When you are
good at something, you tend to show off. Most often, when people ask you to
share the success recipe, you extend an analytical response – simply attempted
at making the recipe complex. If you’ve noticed, the next moment onwards, that
analytical response starts playing in your mind and most often you fail to
repeat your success. The shift from an intuition based success to one based on
false analysis is pretty common. People who do this tend to add a swagger to
their walk.
I have noticed
that with a cricketer who has been in the limelight recently for the wrong
reasons.
Success attracts
skeptics. Indian Premier League has been
no different. However, the last few weeks that has seen some of cricketing
world's prominent personalities scurrying for legal cover seem to prove the
skeptics right. Why do these people with the potential of furthering their
success get themselves into such positions? Is there a lesson for others when
such people can go from an iconic status to irrelevant? Jim Collins' book, 'how the mighty
fall,' could perhaps provide some insights. As he writes, if companies such
as Motorola, Circuit City, and Fannie Mae — icons that once served as paragons
of excellence — can succumb to the forces of gravity, then no one is immune.
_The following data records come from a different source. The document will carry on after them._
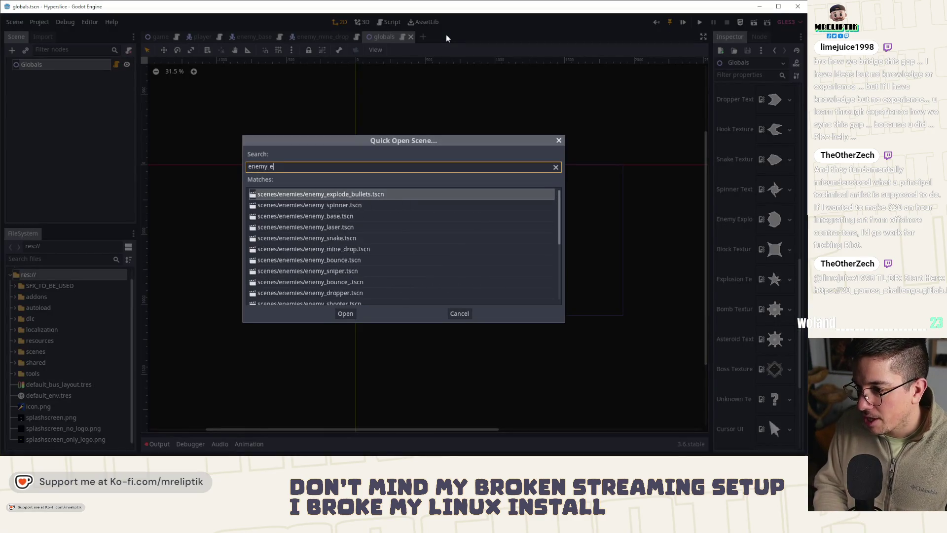
{"action": "key", "text": "Return"}
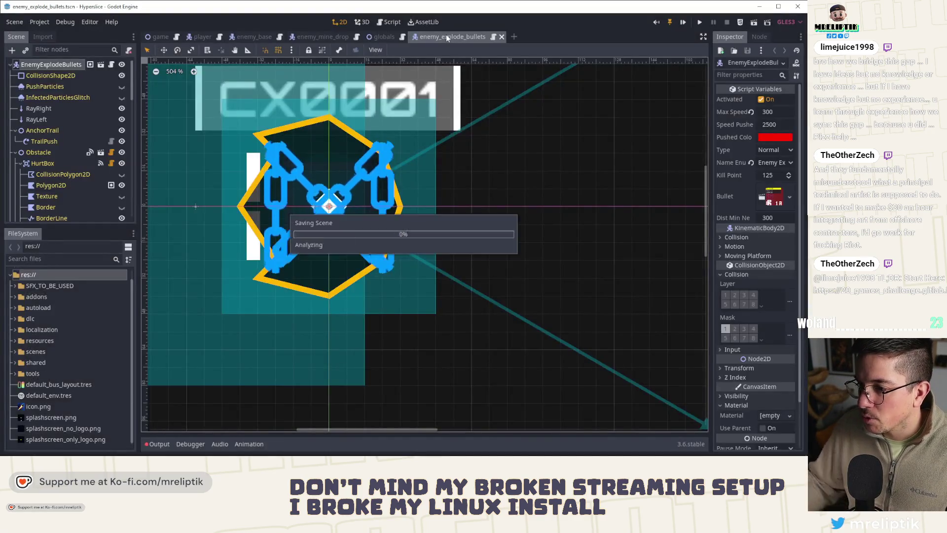
{"action": "left_click", "coordinate": [379, 37]}
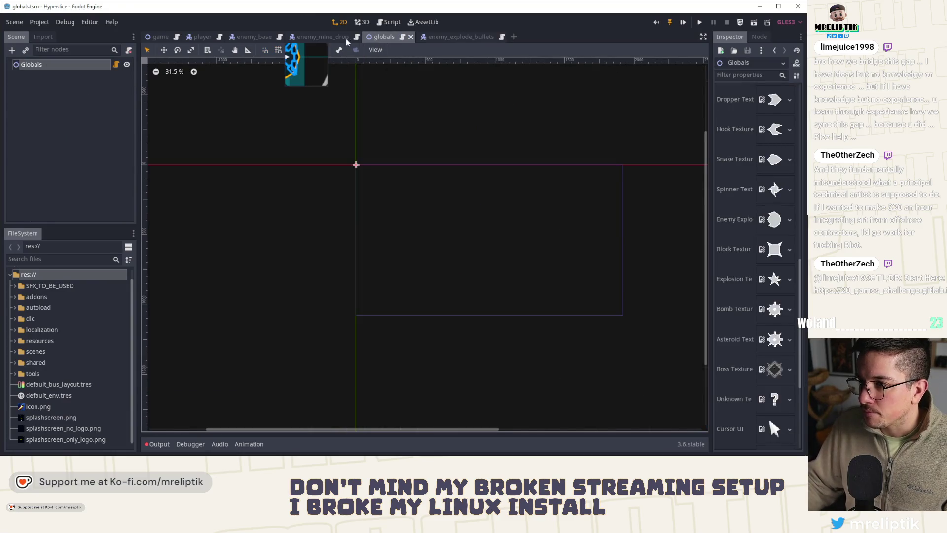
{"action": "left_click", "coordinate": [346, 40]}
After all, it is individuals who run these companies.
Be it N.Srinivasan
who was at the helm of affairs in cricket in India or Sreesanth or Vindoo Dara
Singh - the common thread running through them is that they seem to have become
insulated by success. Jim Collin's calls it 'hubris born of success.' People
become arrogant, regard success virtually as an entitlement, and they lose
sight of the true underlying factors that created success in the first place. Further,
such an attitude leads to undisciplined pursuit of more—more growth, more
acclaim, more of whatever those in power see as "success." People
often stray from the disciplined creativity that led them to greatness in the
first place, making undisciplined leaps into areas where they cannot be great
or grow faster than they can achieve with excellence—or both.
So, what could
be the solution?
It is important
to learn to discount success and work incessantly to position one as stronger
and better-positioned, as each day passes.
1 comment:
Are these observations to be taken as Univesersal truth? Will these apply to AAP and its leader-protagonist Arvind Kejriwal as well? Or shall we wait till he notices the last statement in the blog and adjust his paces accordingly?
I am also reminded of an episode in the post consumate Indo-Pak war and formation of Bangladesh, when Field Marshal Maneckshaw was quipped by a scribe,"what would have happened if you were not there to lead the operations?", FM knee-jerked,"the Country would have lost the war." The reply turned flammable and the veteran that he was,soon retracted saying it was all a joke.Fortunately the whole thing was dimissed as such.